About this task
Quote the entries in full, character for character, without their images.

Entries provided
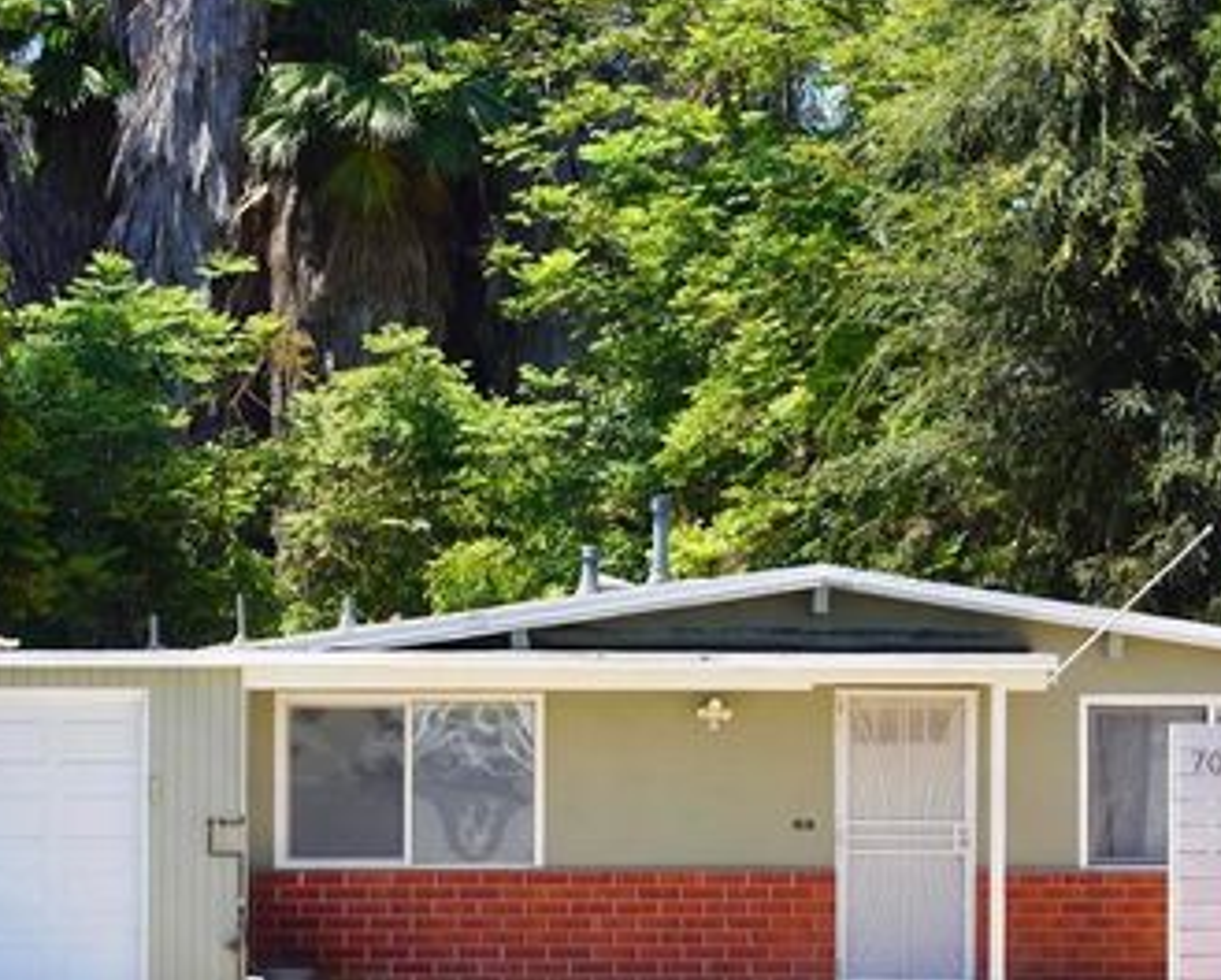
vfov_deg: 8.5
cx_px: 664
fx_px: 6574
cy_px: 594
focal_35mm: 182
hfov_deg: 10.6
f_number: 6.3
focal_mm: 85
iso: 100
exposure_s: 1/200
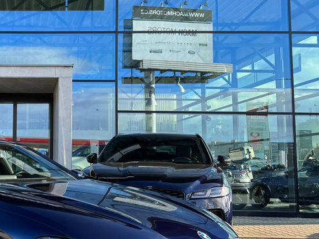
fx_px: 461
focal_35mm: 50
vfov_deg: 29.1
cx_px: 9
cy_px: 117
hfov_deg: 35.1
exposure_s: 1/1094
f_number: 1.78
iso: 80
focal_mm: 6.86
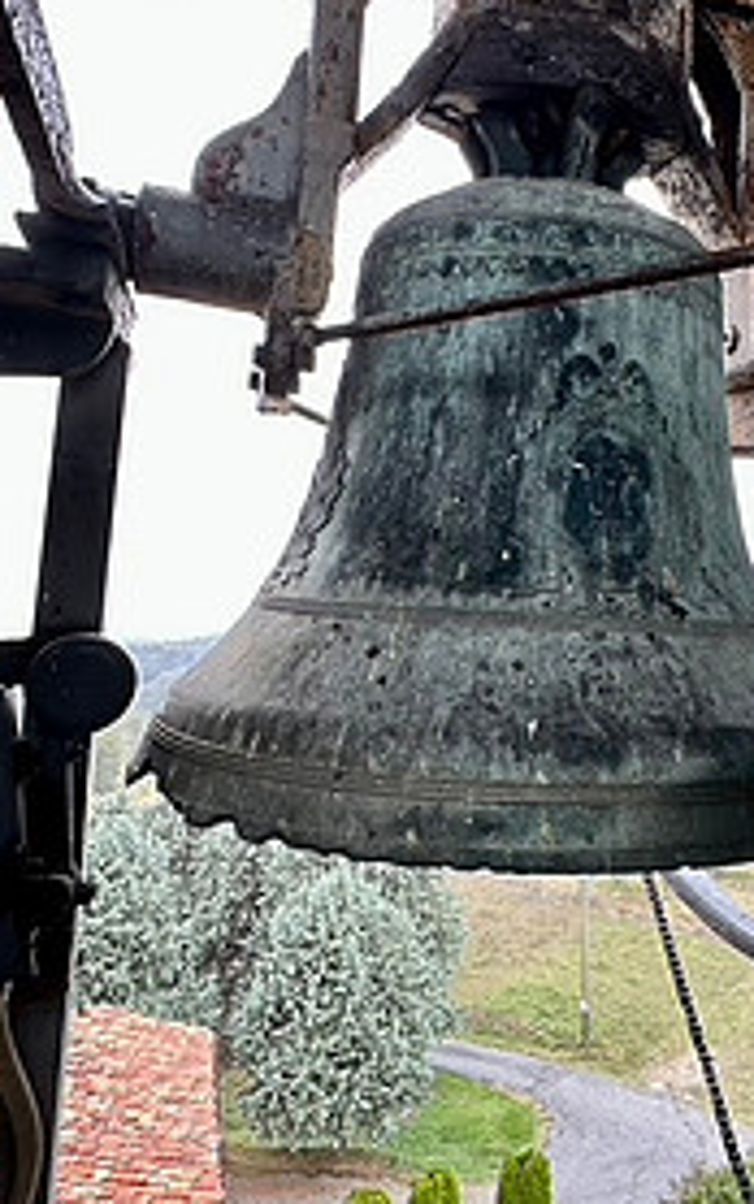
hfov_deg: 49.8
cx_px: 529
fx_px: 788
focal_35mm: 24
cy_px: 359
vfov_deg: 71.5
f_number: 2.2
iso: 100
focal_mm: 2.22
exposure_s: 1/99
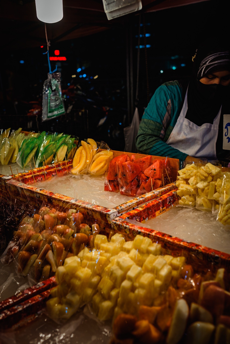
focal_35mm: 35
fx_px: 335
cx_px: 115
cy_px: 172
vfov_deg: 54.4
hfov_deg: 37.9
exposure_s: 1/125
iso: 200
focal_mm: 23
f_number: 2.8
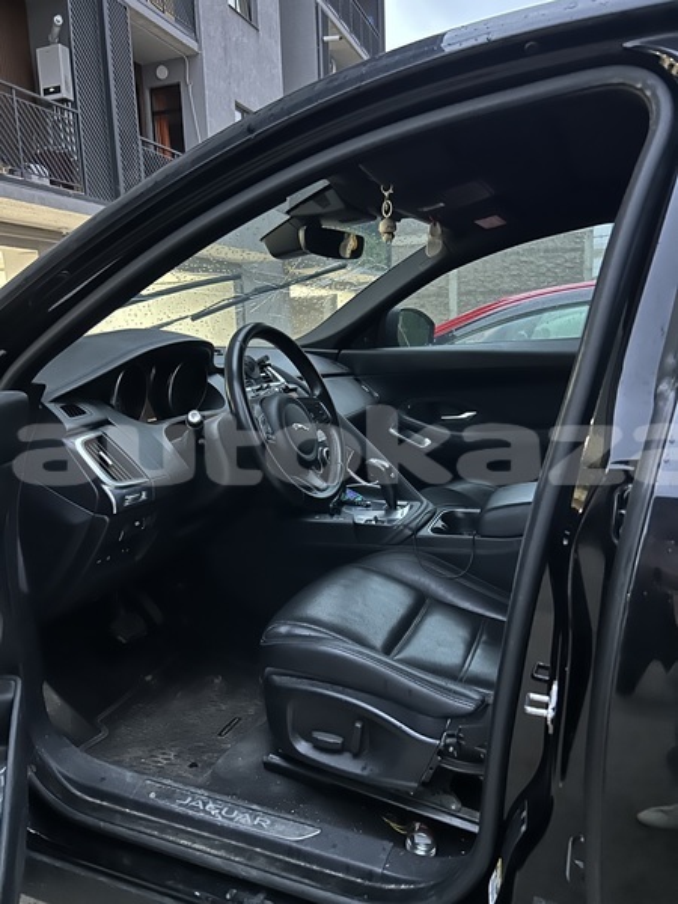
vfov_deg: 67.3
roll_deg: +1.9
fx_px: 679
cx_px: 339
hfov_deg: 53.1
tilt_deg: -11.2
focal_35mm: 26
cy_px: 452
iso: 1000
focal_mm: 5.7
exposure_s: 1/20
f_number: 1.5
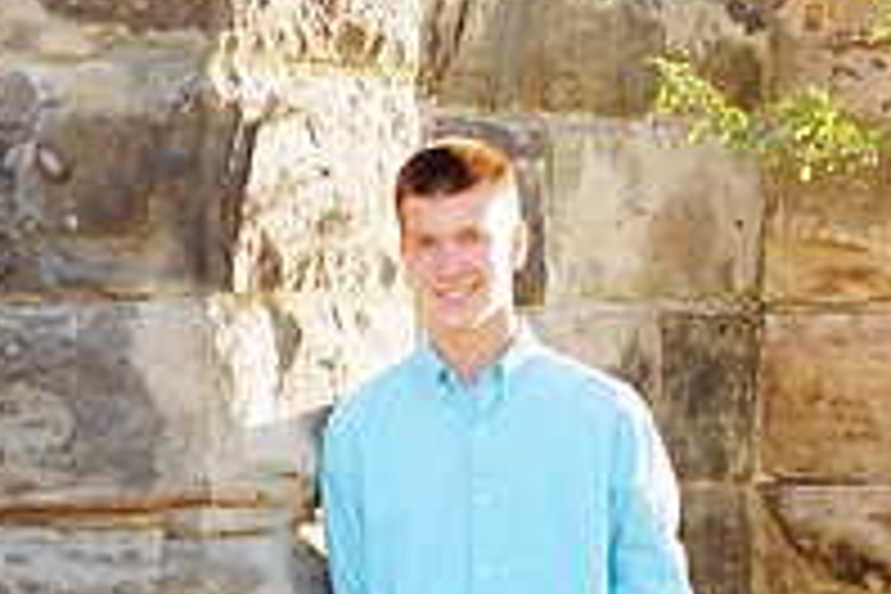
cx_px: 430
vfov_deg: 5.7
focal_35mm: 239
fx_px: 5915
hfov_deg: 8.6
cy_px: 693
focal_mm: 70
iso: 400
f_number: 4.5
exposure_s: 1/160
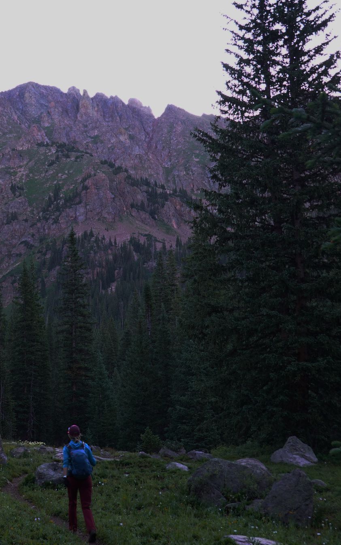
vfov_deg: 33.0
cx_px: 39
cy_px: 275
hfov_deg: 20.6
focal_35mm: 62
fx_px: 922
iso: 160
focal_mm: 14.69
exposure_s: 1/40
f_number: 4
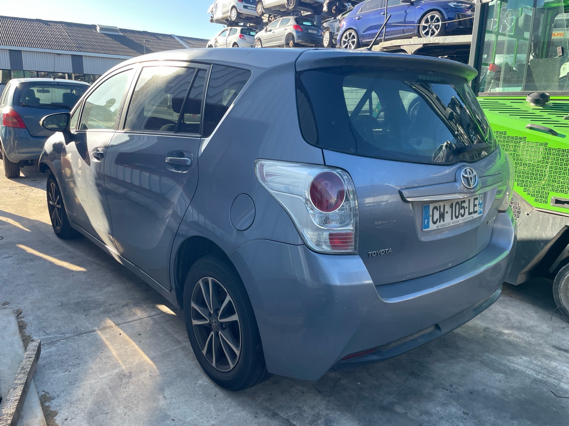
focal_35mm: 26
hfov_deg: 67.3
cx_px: 284
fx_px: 427
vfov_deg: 53.1
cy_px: 213
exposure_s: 1/389
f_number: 1.6
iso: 32
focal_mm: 4.2
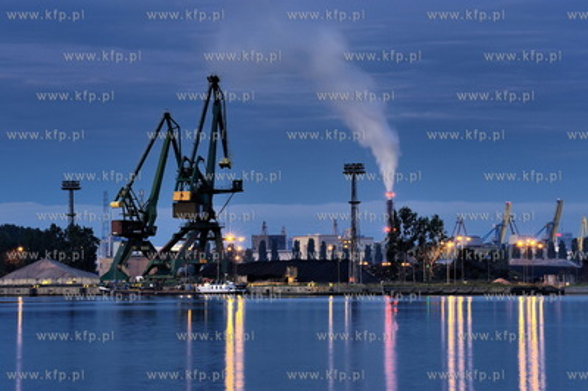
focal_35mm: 175
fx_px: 2856
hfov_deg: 11.8
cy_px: 196
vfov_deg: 7.8
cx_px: 294
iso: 200
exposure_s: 3
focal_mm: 175
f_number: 16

Response
vfov_deg: 8.5
cx_px: 664
fx_px: 6574
cy_px: 594
focal_35mm: 182
hfov_deg: 10.6
f_number: 6.3
focal_mm: 85
iso: 100
exposure_s: 1/200
fx_px: 461
focal_35mm: 50
vfov_deg: 29.1
cx_px: 9
cy_px: 117
hfov_deg: 35.1
exposure_s: 1/1094
f_number: 1.78
iso: 80
focal_mm: 6.86
hfov_deg: 49.8
cx_px: 529
fx_px: 788
focal_35mm: 24
cy_px: 359
vfov_deg: 71.5
f_number: 2.2
iso: 100
focal_mm: 2.22
exposure_s: 1/99
focal_35mm: 35
fx_px: 335
cx_px: 115
cy_px: 172
vfov_deg: 54.4
hfov_deg: 37.9
exposure_s: 1/125
iso: 200
focal_mm: 23
f_number: 2.8
vfov_deg: 67.3
roll_deg: +1.9
fx_px: 679
cx_px: 339
hfov_deg: 53.1
tilt_deg: -11.2
focal_35mm: 26
cy_px: 452
iso: 1000
focal_mm: 5.7
exposure_s: 1/20
f_number: 1.5
cx_px: 430
vfov_deg: 5.7
focal_35mm: 239
fx_px: 5915
hfov_deg: 8.6
cy_px: 693
focal_mm: 70
iso: 400
f_number: 4.5
exposure_s: 1/160
vfov_deg: 33.0
cx_px: 39
cy_px: 275
hfov_deg: 20.6
focal_35mm: 62
fx_px: 922
iso: 160
focal_mm: 14.69
exposure_s: 1/40
f_number: 4
focal_35mm: 26
hfov_deg: 67.3
cx_px: 284
fx_px: 427
vfov_deg: 53.1
cy_px: 213
exposure_s: 1/389
f_number: 1.6
iso: 32
focal_mm: 4.2
focal_35mm: 175
fx_px: 2856
hfov_deg: 11.8
cy_px: 196
vfov_deg: 7.8
cx_px: 294
iso: 200
exposure_s: 3
focal_mm: 175
f_number: 16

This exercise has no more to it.